- [Aufgabe 1]: Übersetze den Satz „Doch ist das Problem nicht nur ein quantitatives.“ aus dem Auszug über die Pflege ins Englische.
- [Aufgabe 2]: Schreibe aus dem Auszug über die Pflege den Abschnitt ab, der mit den Worten einsetzt, die "Durch Corona drohen" enthalten, und mit "der Strecke geblieben." schließt.
- [Aufgabe 3]:
Prüfe anhand des Auszugs über die Pflege, ob die folgenden Aussagen zutreffen. Beantworte jede mit Ja oder Nein und zitiere die entscheidenden Worte des Textes.
(a) 93 Prozent der Pflegenden geben an, dass die Herausforderungen in der Pandemie gestiegen sind.
(b) Der Anteil der über 80-Jährigen an der Gesamtbevölkerung soll bis 2050 auf 20 Prozent steigen.
(c) Der Ergebnisbericht der Taskforce Pflege wurde im Herbst präsentiert.

- [Textauszug]:
※ ※ ※

Pflegekräfte am Limit

Für das Pflegepersonal bedeutet die Krise: die fehlenden Kontakte kompensieren, unzählige Telefonate mit Angehörigen, Mehraufwand durch Hygienemaßnahmen und Tests, die eigene Gesundheit riskieren und das Privatleben zurückschrauben. 93 Prozent der Pflegenden sagen, die Herausforderungen seien in der Pandemie gestiegen. „Wenn die Krise vorbei ist, suche ich mir einen anderen Job“, kündigen immer mehr Pflegekräfte an. Und das, wo wir bis 2030 mindestens 75.000 zusätzliche Fachkräfte brauchen.

Durch Corona drohen auch Rückschritte in der Frage „Was heißt gute Pflege?“. In den letzten 30 Jahren hat sich ein Perspektivenwechsel vollzogen. Die Medizin ist nicht mehr die alleinige Leitwissenschaft, und Pflege ist mehr als „satt und sauber“, die seelische, soziale und spirituelle Dimension ist in den Blick gekommen. In mühevollen Schritten wurden Pflegeangebote und Wohnformen entwickelt, die den Fokus auf Gestaltung des Alltags, Selbstbestimmung und Teilhabe richten. Corona hat den Fokus auf virologische und infektiologische Betrachtungsweisen gelenkt, Fragen der ganzheitlichen Gesundheit sind außen vor geblieben. Maßnahmen zum Schutz von Pflegeheimbewohner(inne)n wurden verordnet, ohne sie zu fragen, Autonomie und Teilhabe sind auf der Strecke geblieben.

Jetzt wäre die rechte Zeit, die Krisenfolgen zu bearbeiten und aus der Krise zu lernen. Zumal eine Pflegereform ansteht. Doch um die ist es still geworden. Als im Herbst der Startschuss fiel, war von einer „umfassenden Pflegereform“ die Rede. Im Februar, als der Ergebnisbericht der „Taskforce Pflege“ präsentiert wurde, war diese geschrumpft auf Maßnahmen zur schrittweisen Verbesserung des Pflege- systems. Das verwundert, macht doch der demografische Wandel eine grundlegende Reform unabdingbar. Der Anteil der über 80-Jährigen an der Gesamtbevölkerung wird bis 2050 auf 13,5 Prozent steigen. Doch ist das Problem nicht nur ein quantitatives. Es liegt tiefer: Das System bestimmt das Angebot, nicht der Mensch. Menschen mit Pflegebedarf können sich im Wesentlichen nur zwischen Pflegeheim und mobiler Hauskrankenpflege entscheiden. Was fehlt, sind bedarfsgerechte Angebote wie Tageszentren, mehrstündige Tagesbegleitung zu Hause, Betreuung nur in der Nacht etc. Es gibt diese Angebote, aber nicht überall, und oft sind sie nicht leistbar.

※ ※ ※

- [Datenauszüge]:
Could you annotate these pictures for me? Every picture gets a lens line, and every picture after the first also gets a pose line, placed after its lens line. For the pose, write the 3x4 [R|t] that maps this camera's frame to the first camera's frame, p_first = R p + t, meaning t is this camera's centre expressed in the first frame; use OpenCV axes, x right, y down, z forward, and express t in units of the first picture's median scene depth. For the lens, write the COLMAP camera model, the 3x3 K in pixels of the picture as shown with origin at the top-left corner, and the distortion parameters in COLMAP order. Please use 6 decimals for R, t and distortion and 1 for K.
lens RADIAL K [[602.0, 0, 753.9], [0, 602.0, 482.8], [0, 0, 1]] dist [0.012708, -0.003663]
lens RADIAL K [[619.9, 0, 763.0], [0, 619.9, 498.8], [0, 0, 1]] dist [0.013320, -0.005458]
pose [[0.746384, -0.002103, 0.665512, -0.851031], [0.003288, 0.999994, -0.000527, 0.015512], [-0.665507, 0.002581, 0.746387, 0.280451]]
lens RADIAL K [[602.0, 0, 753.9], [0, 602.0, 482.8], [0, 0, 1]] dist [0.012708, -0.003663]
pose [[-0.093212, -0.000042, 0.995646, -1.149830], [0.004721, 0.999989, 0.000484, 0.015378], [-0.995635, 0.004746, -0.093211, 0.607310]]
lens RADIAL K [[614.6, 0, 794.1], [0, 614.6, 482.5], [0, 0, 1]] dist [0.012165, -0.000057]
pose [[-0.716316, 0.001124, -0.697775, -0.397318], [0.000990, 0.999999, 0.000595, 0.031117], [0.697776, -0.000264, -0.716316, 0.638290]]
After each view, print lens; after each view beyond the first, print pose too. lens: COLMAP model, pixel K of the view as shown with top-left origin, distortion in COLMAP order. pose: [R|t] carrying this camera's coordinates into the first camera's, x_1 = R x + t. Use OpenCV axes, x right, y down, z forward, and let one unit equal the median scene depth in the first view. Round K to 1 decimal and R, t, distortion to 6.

※ ※ ※

- [Lösung 1]: But the problem is not only a quantitative one.

- [Lösung 2]:
Durch Corona drohen auch Rückschritte in der Frage „Was heißt gute Pflege?“. In den letzten 30 Jahren hat sich ein Perspektivenwechsel vollzogen. Die Medizin ist nicht mehr die alleinige Leitwissenschaft, und Pflege ist mehr als „satt und sauber“, die seelische, soziale und spirituelle Dimension ist in den Blick gekommen. In mühevollen Schritten wurden Pflegeangebote und Wohnformen entwickelt, die den Fokus auf Gestaltung des Alltags, Selbstbestimmung und Teilhabe richten. Corona hat den Fokus auf virologische und infektiologische Betrachtungsweisen gelenkt, Fragen der ganzheitlichen Gesundheit sind außen vor geblieben. Maßnahmen zum Schutz von Pflegeheimbewohner(inne)n wurden verordnet, ohne sie zu fragen, Autonomie und Teilhabe sind auf der Strecke geblieben.

- [Lösung 3]:
(a) Ja: »93 Prozent der Pflegenden sagen, die Herausforderungen seien in der Pandemie gestiegen.«
(b) Nein: »Der Anteil der über 80-Jährigen an der Gesamtbevölkerung wird bis 2050 auf 13,5 Prozent steigen.«
(c) Nein: »Im Februar, als der Ergebnisbericht der „Taskforce Pflege“ präsentiert wurde«